JOB
Please revise the listing below by replacing every "Source code" with "Readme source". Keep everything else the same.

Recorded data:
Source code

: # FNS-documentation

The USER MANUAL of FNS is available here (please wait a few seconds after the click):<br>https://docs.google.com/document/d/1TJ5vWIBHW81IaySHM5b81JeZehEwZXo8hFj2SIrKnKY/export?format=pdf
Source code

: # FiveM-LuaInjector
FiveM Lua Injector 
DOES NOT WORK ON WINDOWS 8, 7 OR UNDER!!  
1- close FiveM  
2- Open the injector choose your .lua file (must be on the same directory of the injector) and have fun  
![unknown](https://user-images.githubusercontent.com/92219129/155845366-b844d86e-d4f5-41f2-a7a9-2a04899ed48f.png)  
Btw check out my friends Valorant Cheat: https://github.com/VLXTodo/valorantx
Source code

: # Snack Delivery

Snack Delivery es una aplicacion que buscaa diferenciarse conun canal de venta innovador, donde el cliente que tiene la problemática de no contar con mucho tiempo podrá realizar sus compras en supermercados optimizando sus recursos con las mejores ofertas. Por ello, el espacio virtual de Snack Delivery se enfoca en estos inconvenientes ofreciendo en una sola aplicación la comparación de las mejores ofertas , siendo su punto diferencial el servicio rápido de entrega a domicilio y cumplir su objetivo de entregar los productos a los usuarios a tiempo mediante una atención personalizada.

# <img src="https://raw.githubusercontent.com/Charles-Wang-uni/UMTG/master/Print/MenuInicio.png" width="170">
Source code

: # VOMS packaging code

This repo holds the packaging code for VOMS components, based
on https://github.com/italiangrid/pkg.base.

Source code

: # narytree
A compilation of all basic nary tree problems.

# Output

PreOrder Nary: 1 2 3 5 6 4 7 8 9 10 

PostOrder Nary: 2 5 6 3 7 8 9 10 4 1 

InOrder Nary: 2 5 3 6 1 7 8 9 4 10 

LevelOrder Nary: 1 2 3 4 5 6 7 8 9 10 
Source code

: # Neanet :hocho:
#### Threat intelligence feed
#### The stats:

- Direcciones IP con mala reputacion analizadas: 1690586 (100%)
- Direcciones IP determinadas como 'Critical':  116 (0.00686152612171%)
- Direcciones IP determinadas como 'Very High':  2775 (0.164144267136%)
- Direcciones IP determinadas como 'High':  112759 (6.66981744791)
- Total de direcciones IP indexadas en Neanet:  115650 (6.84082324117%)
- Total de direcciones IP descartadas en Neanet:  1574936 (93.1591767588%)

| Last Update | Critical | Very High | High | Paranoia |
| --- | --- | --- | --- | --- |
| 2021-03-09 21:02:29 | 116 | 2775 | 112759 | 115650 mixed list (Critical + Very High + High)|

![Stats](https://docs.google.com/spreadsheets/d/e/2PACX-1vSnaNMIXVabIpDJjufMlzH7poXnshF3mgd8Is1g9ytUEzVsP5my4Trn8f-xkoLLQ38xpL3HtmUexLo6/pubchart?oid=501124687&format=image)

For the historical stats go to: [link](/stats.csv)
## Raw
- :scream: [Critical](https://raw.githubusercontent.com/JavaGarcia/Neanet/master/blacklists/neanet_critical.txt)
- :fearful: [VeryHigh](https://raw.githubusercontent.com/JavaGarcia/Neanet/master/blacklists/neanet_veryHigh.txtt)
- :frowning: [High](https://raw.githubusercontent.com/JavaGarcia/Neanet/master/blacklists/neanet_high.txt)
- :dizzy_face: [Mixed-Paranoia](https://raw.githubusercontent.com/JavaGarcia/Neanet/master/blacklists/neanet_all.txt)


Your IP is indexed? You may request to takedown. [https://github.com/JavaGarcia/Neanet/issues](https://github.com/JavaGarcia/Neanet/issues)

TASK RESULT
Readme source

: # FNS-documentation

The USER MANUAL of FNS is available here (please wait a few seconds after the click):<br>https://docs.google.com/document/d/1TJ5vWIBHW81IaySHM5b81JeZehEwZXo8hFj2SIrKnKY/export?format=pdf
Readme source

: # FiveM-LuaInjector
FiveM Lua Injector 
DOES NOT WORK ON WINDOWS 8, 7 OR UNDER!!  
1- close FiveM  
2- Open the injector choose your .lua file (must be on the same directory of the injector) and have fun  
![unknown](https://user-images.githubusercontent.com/92219129/155845366-b844d86e-d4f5-41f2-a7a9-2a04899ed48f.png)  
Btw check out my friends Valorant Cheat: https://github.com/VLXTodo/valorantx
Readme source

: # Snack Delivery

Snack Delivery es una aplicacion que buscaa diferenciarse conun canal de venta innovador, donde el cliente que tiene la problemática de no contar con mucho tiempo podrá realizar sus compras en supermercados optimizando sus recursos con las mejores ofertas. Por ello, el espacio virtual de Snack Delivery se enfoca en estos inconvenientes ofreciendo en una sola aplicación la comparación de las mejores ofertas , siendo su punto diferencial el servicio rápido de entrega a domicilio y cumplir su objetivo de entregar los productos a los usuarios a tiempo mediante una atención personalizada.

# <img src="https://raw.githubusercontent.com/Charles-Wang-uni/UMTG/master/Print/MenuInicio.png" width="170">
Readme source

: # VOMS packaging code

This repo holds the packaging code for VOMS components, based
on https://github.com/italiangrid/pkg.base.

Readme source

: # narytree
A compilation of all basic nary tree problems.

# Output

PreOrder Nary: 1 2 3 5 6 4 7 8 9 10 

PostOrder Nary: 2 5 6 3 7 8 9 10 4 1 

InOrder Nary: 2 5 3 6 1 7 8 9 4 10 

LevelOrder Nary: 1 2 3 4 5 6 7 8 9 10 
Readme source

: # Neanet :hocho:
#### Threat intelligence feed
#### The stats:

- Direcciones IP con mala reputacion analizadas: 1690586 (100%)
- Direcciones IP determinadas como 'Critical':  116 (0.00686152612171%)
- Direcciones IP determinadas como 'Very High':  2775 (0.164144267136%)
- Direcciones IP determinadas como 'High':  112759 (6.66981744791)
- Total de direcciones IP indexadas en Neanet:  115650 (6.84082324117%)
- Total de direcciones IP descartadas en Neanet:  1574936 (93.1591767588%)

| Last Update | Critical | Very High | High | Paranoia |
| --- | --- | --- | --- | --- |
| 2021-03-09 21:02:29 | 116 | 2775 | 112759 | 115650 mixed list (Critical + Very High + High)|

![Stats](https://docs.google.com/spreadsheets/d/e/2PACX-1vSnaNMIXVabIpDJjufMlzH7poXnshF3mgd8Is1g9ytUEzVsP5my4Trn8f-xkoLLQ38xpL3HtmUexLo6/pubchart?oid=501124687&format=image)

For the historical stats go to: [link](/stats.csv)
## Raw
- :scream: [Critical](https://raw.githubusercontent.com/JavaGarcia/Neanet/master/blacklists/neanet_critical.txt)
- :fearful: [VeryHigh](https://raw.githubusercontent.com/JavaGarcia/Neanet/master/blacklists/neanet_veryHigh.txtt)
- :frowning: [High](https://raw.githubusercontent.com/JavaGarcia/Neanet/master/blacklists/neanet_high.txt)
- :dizzy_face: [Mixed-Paranoia](https://raw.githubusercontent.com/JavaGarcia/Neanet/master/blacklists/neanet_all.txt)


Your IP is indexed? You may request to takedown. [https://github.com/JavaGarcia/Neanet/issues](https://github.com/JavaGarcia/Neanet/issues)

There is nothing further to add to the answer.